Le point de départ est intéressant: s’écarter des méthodes de Stanislavski et de l’Actor Studio, selon lesquelles le comédien doit se référer au personnage qu’il perçoit dans le livret de la pièce, pour en revenir au texte lui-même, à son souffle, à sa vibration. Selon Stanislas Nordey le comédien ne doit plus chercher et s’identifier au «caractère» qu’il perçoit derrière ou à travers le texte, mais au contraire en revenir à l’écriture, restituer quelque chose de sa pulsation, de son sens insensé.

Mais à partir de ce présupposé Stanilas Nordey demande à ses comédiens d’être «sans corps», d’être les porteurs d’une voix désincarnée. Conformément au principe selon lequel il faut s’en tenir au texte et ne pas chercher en lui des «personnages», les comédiens ne doivent pas faire transparaitre un «caractère» mais faire résonner les mots, la syntaxe, c’est-à-dire le corps du texte.

Le résultat est une déambulation de comédiens sans présence physique, des déclamations grandiloquentes, voire caricaturales, des gestes limités à l’horizontale et à la verticale, symboles de l’interrogation et de l’affirmation, grotesque. L’ensemble du dispositif scénique s’efface devant la sacro sainte parole.

L’erreur est donc la suivante. Partir du texte et s’en tenir à lui pour la mise en scène n’implique pas nécessairement le retrait des comédiens, de leur capacité à incarner. Bien au contraire, si le texte charrie une charge d’affects, une vibration, c’est davantage à travers la présence physique qu’on la fait ressentir qu’à travers la seule énonciation des mots.
Le sensible doit se confondre avec le dire pour rendre le texte à son sens sensible, et c’est bien ce dialogue que semble oublier Stanislas Nordey. Réduire le texte à ce qui est dit revient à manquer son souffle, à s’en tenir à sa lettre au dépens de son esprit.

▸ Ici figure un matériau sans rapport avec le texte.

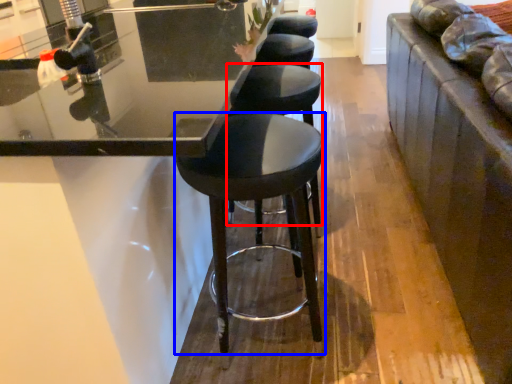
Question: Which point is closer to the camera, stool (highlighted by a red box) or stool (highlighted by a blue box)?

Choices:
 (A) stool
 (B) stool

Answer: (B)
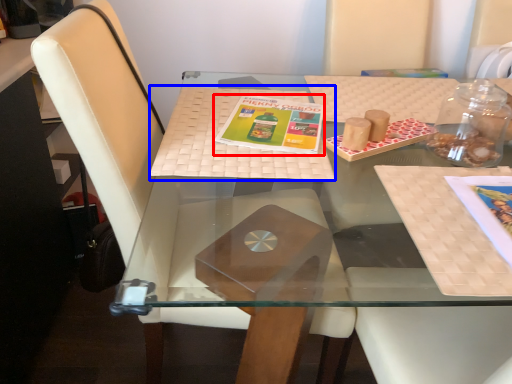
Question: Among these objects, which one is farthest to the camera, book cover (highlighted by a red box) or place mat (highlighted by a blue box)?

Choices:
 (A) book cover
 (B) place mat

Answer: (A)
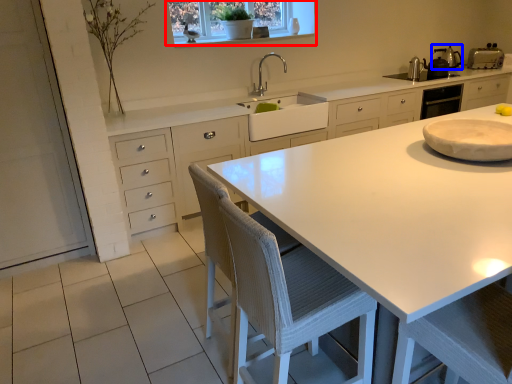
Question: Which object appears farthest to the camera in this image, window (highlighted by a red box) or appliance (highlighted by a blue box)?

Pire encore, à rebours de sa volonté rénovatrice, Stanislas Nordey renoue avec une conception classique du théâtre plaçant la parole et l’action au centre de la pièce. Sa conception va à l’encontre d’une des tendances les plus intéressantes du théâtre actuel, qui met sur un pied d’égalité la parole, le corps du comédien et les artifices scéniques, telle qu’on peut par exemple l’observer chez Joël Pommerat.

399 secondes de Fabrice Melquiot, mise en scène Stanislas Nordey.
Théâtre Ouvert (18 janv.-06 fév. 2010).
Avec
Benjamin Barou-Crossman, David Botbol, Christelle Burger, Laurent Cazanave, Yoan Charles, Marine De Missolz, Julie Duchaussoy, Vanille Fiaux, Manuel Garcie-Kilian, Jonathan Genet, Simon Le Moullec, Julien Polet, Emilie Quinquis, Chantal Reynoso, Anne-Sophie Sterck
Résumé
Quatre jeunes gens sur un cargo en route pour Shanghai où ils ont décidé de se donner la mort pendant une éclipse totale du soleil. Au même moment, pour un simple vélo, une jeune femme en poignarde une autre dans les rues de Berlin. Dans le monde des morts, deux jeunes défunts trouvent l’amour. A Oslo, deux frères tentent de voler le Cri de Munch pour l’offrir à leur jeune soeur muette…
Pièce chorale, polyphonique, poème inspiré sur une jeunesse entre choix radicaux et dérive, 399 secondes est un hymne au désir et à la vie.